About this task =
Every entry below should be restated word for word, except for its images.

Dataset entries =
>>>

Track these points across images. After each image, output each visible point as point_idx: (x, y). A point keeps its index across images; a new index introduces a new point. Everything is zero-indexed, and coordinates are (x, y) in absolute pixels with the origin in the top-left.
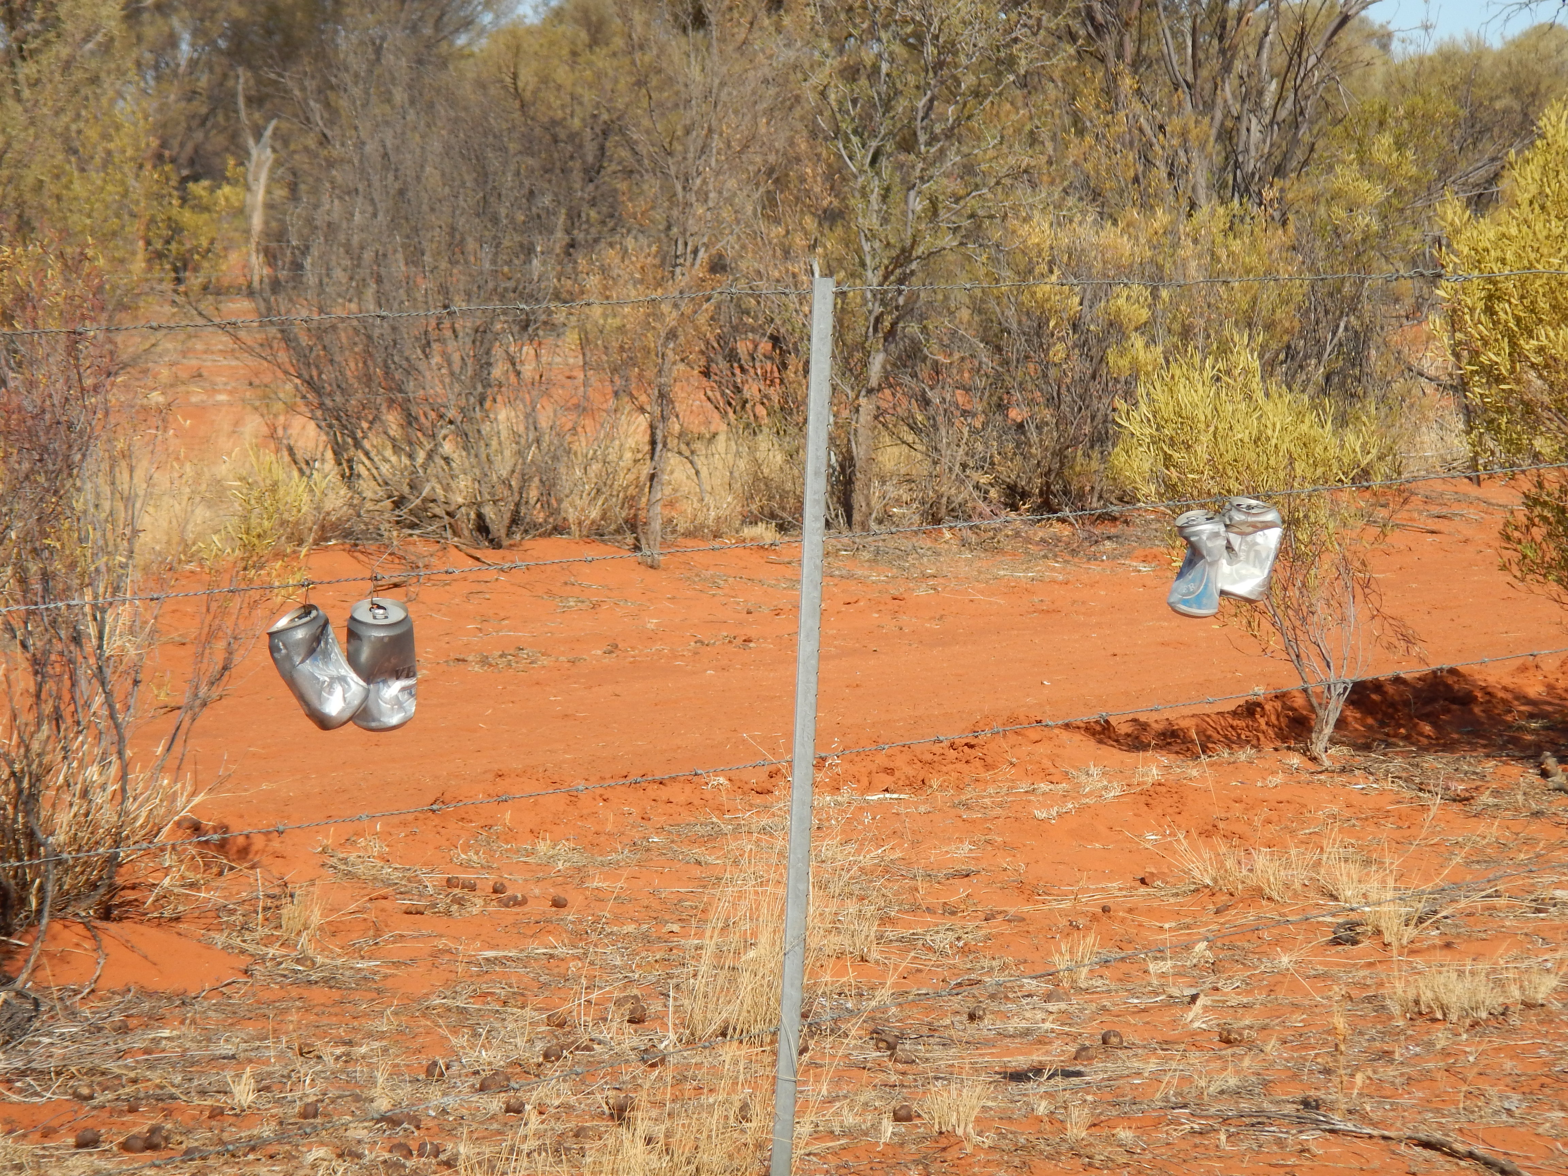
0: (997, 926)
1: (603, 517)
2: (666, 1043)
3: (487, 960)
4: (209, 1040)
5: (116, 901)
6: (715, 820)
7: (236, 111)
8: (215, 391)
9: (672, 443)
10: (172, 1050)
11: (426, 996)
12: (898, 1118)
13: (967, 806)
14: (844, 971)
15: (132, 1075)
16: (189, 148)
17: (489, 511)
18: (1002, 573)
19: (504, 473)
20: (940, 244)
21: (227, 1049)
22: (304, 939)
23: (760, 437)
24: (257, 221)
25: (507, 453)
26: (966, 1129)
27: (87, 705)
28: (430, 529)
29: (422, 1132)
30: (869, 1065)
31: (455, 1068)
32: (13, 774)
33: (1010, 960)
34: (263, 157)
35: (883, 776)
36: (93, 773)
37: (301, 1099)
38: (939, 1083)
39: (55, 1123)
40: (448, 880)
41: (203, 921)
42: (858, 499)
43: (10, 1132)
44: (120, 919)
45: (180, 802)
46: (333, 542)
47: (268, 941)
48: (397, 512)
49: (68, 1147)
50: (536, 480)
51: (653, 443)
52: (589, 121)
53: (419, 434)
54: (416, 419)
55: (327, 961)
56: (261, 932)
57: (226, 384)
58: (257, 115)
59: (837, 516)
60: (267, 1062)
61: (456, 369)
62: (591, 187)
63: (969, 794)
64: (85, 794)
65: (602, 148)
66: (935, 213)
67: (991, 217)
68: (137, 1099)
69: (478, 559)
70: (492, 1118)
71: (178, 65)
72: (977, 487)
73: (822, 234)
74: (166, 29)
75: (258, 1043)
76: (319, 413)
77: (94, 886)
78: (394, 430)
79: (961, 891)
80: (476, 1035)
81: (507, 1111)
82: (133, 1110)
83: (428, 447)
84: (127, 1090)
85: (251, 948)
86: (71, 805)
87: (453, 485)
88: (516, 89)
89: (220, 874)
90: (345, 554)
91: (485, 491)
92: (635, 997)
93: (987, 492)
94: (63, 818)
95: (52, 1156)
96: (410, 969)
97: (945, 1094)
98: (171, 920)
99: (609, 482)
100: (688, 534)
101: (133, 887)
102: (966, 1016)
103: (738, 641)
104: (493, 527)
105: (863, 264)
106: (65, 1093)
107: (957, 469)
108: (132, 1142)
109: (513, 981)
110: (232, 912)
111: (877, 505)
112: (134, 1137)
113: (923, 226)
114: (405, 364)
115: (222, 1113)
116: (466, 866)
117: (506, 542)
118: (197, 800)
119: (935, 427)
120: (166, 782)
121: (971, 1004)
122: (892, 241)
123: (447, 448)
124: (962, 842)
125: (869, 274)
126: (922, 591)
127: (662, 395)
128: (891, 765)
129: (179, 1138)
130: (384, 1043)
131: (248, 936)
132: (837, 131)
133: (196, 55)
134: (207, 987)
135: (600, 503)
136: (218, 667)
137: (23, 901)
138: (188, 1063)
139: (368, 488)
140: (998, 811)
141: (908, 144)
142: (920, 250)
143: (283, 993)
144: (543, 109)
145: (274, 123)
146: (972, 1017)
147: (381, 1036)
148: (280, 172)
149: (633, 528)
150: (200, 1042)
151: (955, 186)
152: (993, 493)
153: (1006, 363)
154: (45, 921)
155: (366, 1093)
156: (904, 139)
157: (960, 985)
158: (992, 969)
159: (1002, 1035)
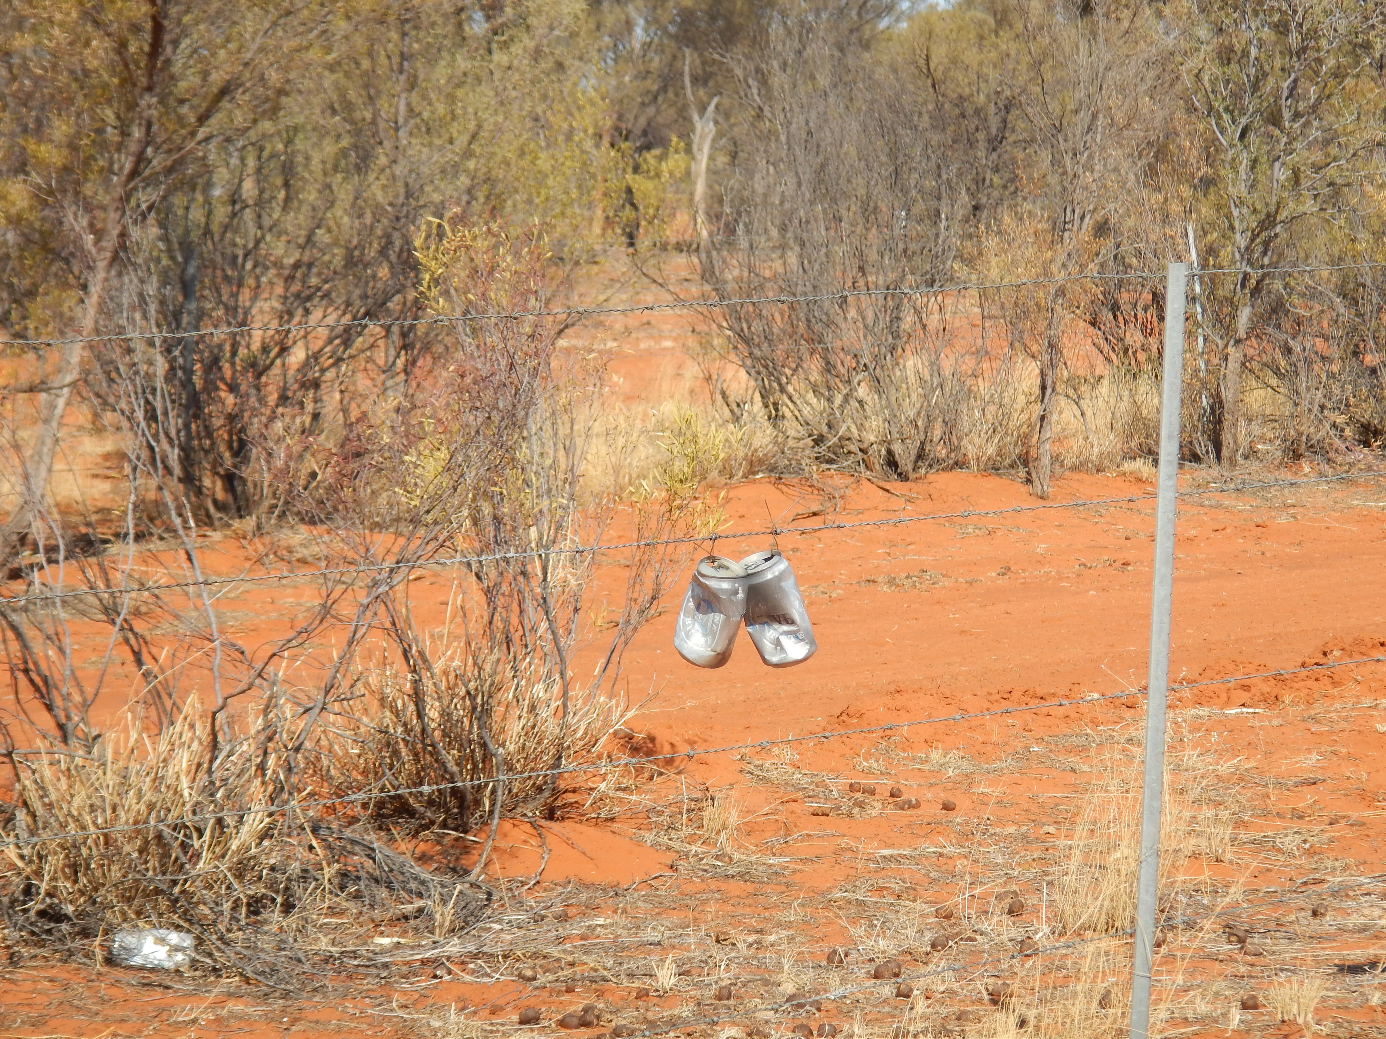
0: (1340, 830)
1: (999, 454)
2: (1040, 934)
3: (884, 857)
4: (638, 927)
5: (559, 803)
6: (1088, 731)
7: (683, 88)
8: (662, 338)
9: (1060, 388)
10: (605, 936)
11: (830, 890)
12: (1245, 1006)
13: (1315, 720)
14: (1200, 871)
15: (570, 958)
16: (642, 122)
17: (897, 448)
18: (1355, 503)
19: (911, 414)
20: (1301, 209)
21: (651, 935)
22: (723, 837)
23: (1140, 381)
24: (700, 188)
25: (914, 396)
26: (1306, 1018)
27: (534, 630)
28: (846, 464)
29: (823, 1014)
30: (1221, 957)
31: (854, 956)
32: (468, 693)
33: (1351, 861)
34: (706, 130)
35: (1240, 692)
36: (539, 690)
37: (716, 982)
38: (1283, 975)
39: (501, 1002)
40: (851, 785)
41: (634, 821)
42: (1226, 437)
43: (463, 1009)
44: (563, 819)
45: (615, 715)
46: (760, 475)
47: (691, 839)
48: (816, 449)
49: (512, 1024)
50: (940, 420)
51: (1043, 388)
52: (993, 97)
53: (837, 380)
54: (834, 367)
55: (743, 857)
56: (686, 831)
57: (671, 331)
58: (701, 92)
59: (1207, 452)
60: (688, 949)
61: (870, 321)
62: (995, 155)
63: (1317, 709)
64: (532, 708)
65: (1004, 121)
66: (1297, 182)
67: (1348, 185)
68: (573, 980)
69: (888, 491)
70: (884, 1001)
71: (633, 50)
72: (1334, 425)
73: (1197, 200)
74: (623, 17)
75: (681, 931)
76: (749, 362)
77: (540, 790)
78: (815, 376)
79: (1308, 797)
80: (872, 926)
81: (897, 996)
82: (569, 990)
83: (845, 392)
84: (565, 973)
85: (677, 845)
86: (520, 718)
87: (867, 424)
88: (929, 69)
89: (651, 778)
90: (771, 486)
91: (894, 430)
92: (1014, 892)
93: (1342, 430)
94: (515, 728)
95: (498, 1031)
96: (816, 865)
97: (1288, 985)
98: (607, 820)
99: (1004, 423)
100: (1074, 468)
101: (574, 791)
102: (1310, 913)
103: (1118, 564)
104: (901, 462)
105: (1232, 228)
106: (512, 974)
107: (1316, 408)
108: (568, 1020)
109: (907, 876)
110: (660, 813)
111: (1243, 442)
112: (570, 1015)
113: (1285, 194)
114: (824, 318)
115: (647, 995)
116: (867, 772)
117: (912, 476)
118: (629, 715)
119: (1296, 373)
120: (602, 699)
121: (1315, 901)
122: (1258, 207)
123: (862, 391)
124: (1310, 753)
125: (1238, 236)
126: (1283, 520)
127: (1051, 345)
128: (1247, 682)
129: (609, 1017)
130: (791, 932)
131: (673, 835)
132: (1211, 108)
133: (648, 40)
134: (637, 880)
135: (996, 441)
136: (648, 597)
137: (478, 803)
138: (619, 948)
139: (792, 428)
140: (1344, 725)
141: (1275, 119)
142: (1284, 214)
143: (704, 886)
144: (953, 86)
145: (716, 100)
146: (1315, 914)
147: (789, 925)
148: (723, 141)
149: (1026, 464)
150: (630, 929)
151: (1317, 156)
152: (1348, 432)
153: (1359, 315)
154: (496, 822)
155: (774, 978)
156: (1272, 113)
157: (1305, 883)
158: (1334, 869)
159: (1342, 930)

<<<

Output of the task =
Track these points across images. After each image, output each visible point as point_idx: (x, y). A point keeps its index across images; a new index introduces a new point. Everything is zero-indexed, and coordinates are (x, y) in absolute pixels with the origin in the top-left.
0: (997, 926)
1: (603, 517)
2: (666, 1043)
3: (487, 960)
4: (209, 1040)
5: (116, 901)
6: (715, 820)
7: (236, 111)
8: (215, 391)
9: (672, 443)
10: (172, 1050)
11: (426, 996)
12: (898, 1118)
13: (967, 806)
14: (844, 971)
15: (132, 1075)
16: (189, 148)
17: (489, 511)
18: (1002, 573)
19: (504, 473)
20: (940, 244)
21: (227, 1049)
22: (304, 939)
23: (760, 437)
24: (257, 221)
25: (507, 453)
26: (966, 1129)
27: (87, 705)
28: (430, 529)
29: (422, 1132)
30: (869, 1065)
31: (455, 1068)
32: (13, 774)
33: (1010, 960)
34: (263, 157)
35: (883, 776)
36: (93, 773)
37: (301, 1099)
38: (939, 1083)
39: (55, 1123)
40: (448, 880)
41: (203, 921)
42: (858, 499)
43: (10, 1132)
44: (120, 919)
45: (180, 802)
46: (333, 542)
47: (268, 941)
48: (397, 512)
49: (68, 1147)
50: (536, 480)
51: (653, 443)
52: (589, 121)
53: (419, 434)
54: (416, 419)
55: (327, 961)
56: (261, 932)
57: (226, 384)
58: (257, 115)
59: (837, 516)
60: (267, 1062)
61: (456, 369)
62: (591, 187)
63: (969, 794)
64: (85, 794)
65: (602, 148)
66: (935, 213)
67: (991, 217)
68: (137, 1099)
69: (478, 559)
70: (492, 1118)
71: (178, 65)
72: (977, 487)
73: (822, 234)
74: (166, 29)
75: (258, 1043)
76: (319, 413)
77: (94, 886)
78: (394, 430)
79: (961, 891)
80: (476, 1035)
81: (507, 1111)
82: (133, 1110)
83: (428, 447)
84: (127, 1090)
85: (251, 948)
86: (71, 805)
87: (453, 485)
88: (516, 89)
89: (220, 874)
90: (345, 554)
91: (485, 491)
92: (635, 997)
93: (987, 492)
94: (63, 818)
95: (52, 1156)
96: (410, 969)
97: (945, 1094)
98: (171, 920)
99: (609, 482)
100: (688, 534)
101: (133, 887)
102: (966, 1016)
103: (738, 641)
104: (493, 527)
105: (863, 264)
106: (65, 1093)
107: (957, 469)
108: (132, 1142)
109: (513, 981)
110: (232, 912)
111: (877, 505)
112: (134, 1137)
113: (923, 226)
114: (405, 364)
115: (222, 1113)
116: (466, 866)
117: (506, 542)
118: (197, 800)
119: (935, 427)
120: (166, 782)
121: (971, 1004)
122: (892, 241)
123: (447, 448)
124: (962, 842)
125: (869, 274)
126: (922, 591)
127: (662, 395)
128: (891, 765)
129: (179, 1138)
130: (384, 1043)
131: (248, 936)
132: (837, 131)
133: (196, 55)
134: (207, 987)
135: (600, 503)
136: (218, 667)
137: (23, 901)
138: (188, 1063)
139: (368, 488)
140: (998, 811)
141: (908, 144)
142: (920, 250)
143: (283, 993)
144: (543, 109)
145: (274, 123)
146: (972, 1017)
147: (381, 1036)
148: (280, 172)
149: (633, 528)
150: (200, 1042)
151: (955, 186)
152: (993, 493)
153: (1006, 363)
154: (45, 921)
155: (366, 1093)
156: (904, 139)
157: (960, 985)
158: (992, 969)
159: (1002, 1035)
0: (1340, 830)
1: (999, 454)
2: (1040, 934)
3: (884, 857)
4: (638, 927)
5: (559, 803)
6: (1088, 731)
7: (683, 88)
8: (662, 338)
9: (1060, 388)
10: (605, 936)
11: (830, 890)
12: (1245, 1006)
13: (1315, 720)
14: (1200, 871)
15: (570, 958)
16: (642, 122)
17: (897, 448)
18: (1355, 503)
19: (911, 414)
20: (1301, 209)
21: (651, 935)
22: (723, 837)
23: (1140, 381)
24: (700, 188)
25: (914, 396)
26: (1306, 1018)
27: (534, 630)
28: (846, 464)
29: (823, 1014)
30: (1221, 957)
31: (854, 956)
32: (468, 693)
33: (1351, 861)
34: (706, 130)
35: (1240, 692)
36: (539, 690)
37: (716, 982)
38: (1283, 975)
39: (501, 1002)
40: (851, 785)
41: (634, 821)
42: (1226, 437)
43: (463, 1009)
44: (563, 819)
45: (615, 715)
46: (760, 475)
47: (691, 839)
48: (816, 449)
49: (512, 1024)
50: (940, 420)
51: (1043, 388)
52: (993, 97)
53: (837, 380)
54: (834, 367)
55: (743, 857)
56: (686, 831)
57: (671, 331)
58: (701, 92)
59: (1207, 452)
60: (688, 949)
61: (870, 321)
62: (995, 155)
63: (1317, 709)
64: (532, 708)
65: (1004, 121)
66: (1297, 182)
67: (1348, 185)
68: (573, 980)
69: (888, 491)
70: (884, 1001)
71: (633, 50)
72: (1334, 425)
73: (1197, 200)
74: (623, 17)
75: (681, 931)
76: (749, 362)
77: (540, 790)
78: (815, 376)
79: (1308, 797)
80: (872, 926)
81: (897, 996)
82: (569, 990)
83: (845, 392)
84: (565, 973)
85: (677, 845)
86: (520, 718)
87: (867, 424)
88: (929, 69)
89: (651, 778)
90: (771, 486)
91: (894, 430)
92: (1014, 892)
93: (1342, 430)
94: (515, 728)
95: (498, 1031)
96: (816, 865)
97: (1288, 985)
98: (607, 820)
99: (1004, 423)
100: (1074, 468)
101: (574, 791)
102: (1310, 913)
103: (1118, 564)
104: (901, 462)
105: (1232, 228)
106: (512, 974)
107: (1316, 408)
108: (568, 1020)
109: (907, 876)
110: (660, 813)
111: (1243, 442)
112: (570, 1015)
113: (1285, 194)
114: (824, 318)
115: (647, 995)
116: (867, 772)
117: (912, 476)
118: (629, 715)
119: (1296, 373)
120: (602, 699)
121: (1315, 901)
122: (1258, 207)
123: (862, 391)
124: (1310, 753)
125: (1238, 236)
126: (1283, 520)
127: (1051, 345)
128: (1247, 682)
129: (609, 1017)
130: (791, 932)
131: (673, 835)
132: (1211, 108)
133: (648, 40)
134: (637, 880)
135: (996, 441)
136: (648, 597)
137: (478, 803)
138: (619, 948)
139: (792, 428)
140: (1344, 725)
141: (1275, 119)
142: (1284, 214)
143: (704, 886)
144: (953, 86)
145: (716, 100)
146: (1315, 914)
147: (789, 925)
148: (723, 141)
149: (1026, 464)
150: (630, 929)
151: (1317, 156)
152: (1348, 432)
153: (1359, 315)
154: (496, 822)
155: (774, 978)
156: (1272, 113)
157: (1305, 883)
158: (1334, 869)
159: (1342, 930)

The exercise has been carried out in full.